2018 Top Challenge League Second Stage Group B standings
| Pos | Team | P | W | D | L | PF | PA | PD | TF | TA | S1B | TB | LB | Pts |
| 5 | Kyuden Voltex | 3 | 2 | 0 | 1 | 89 | 49 | +40 | 14 | 6 | 0 | 2 | 1 | 11 |
| 6 | Mazda Blue Zoomers | 3 | 2 | 0 | 1 | 80 | 91 | −11 | 10 | 14 | 2 | 0 | 0 | 10 |
| 7 | Kamaishi Seawaves | 3 | 1 | 0 | 2 | 87 | 89 | −2 | 12 | 12 | 3 | 1 | 1 | 9 |
| 8 | Chugoku Red Regulions | 3 | 1 | 0 | 2 | 47 | 74 | −27 | 6 | 10 | 1 | 0 | 1 | 6 |
Legend: P = Games played, W = Games won, D = Games drawn, L = Games lost, PF = Points for, PA = Points against, PD = Points difference, TF = Tries for, TA = Tries against, S1B = Stage 1 Bonus Points, TB = Try bonus points, LB = Losing bonus points, Pts = Log points.

- Kyuden Voltex and Mazda Blue Zoomers remain in the Top Challenge League for 2019.
- Chugoku Red Regulions and Kamaishi Seawaves qualify for the relegation play-offs.
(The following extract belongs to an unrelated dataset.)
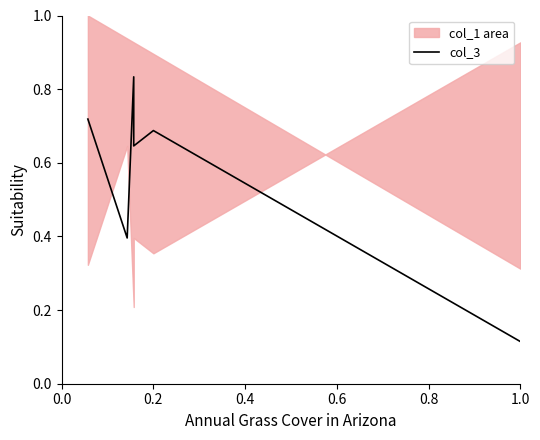

List the labels in order of value, largest first.

0.4, 0.0, 0.8, 0.6, 0.2, 1.0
== Relegation play-offs ==

- Top Challenge League side Kamaishi Seawaves won their match to remain in the Top Challenge League for 2019.
- Top Challenge League side Chugoku Red Regulions lost their match and was relegated to the Top Kyūshū League for 2019.
- Top League East side Shimizu Blue Sharks won their match to win promotion to the Top Challenge League for 2019.
- Top League West side Chubu Electric Power lost their match to remain in the Top League West for 2019.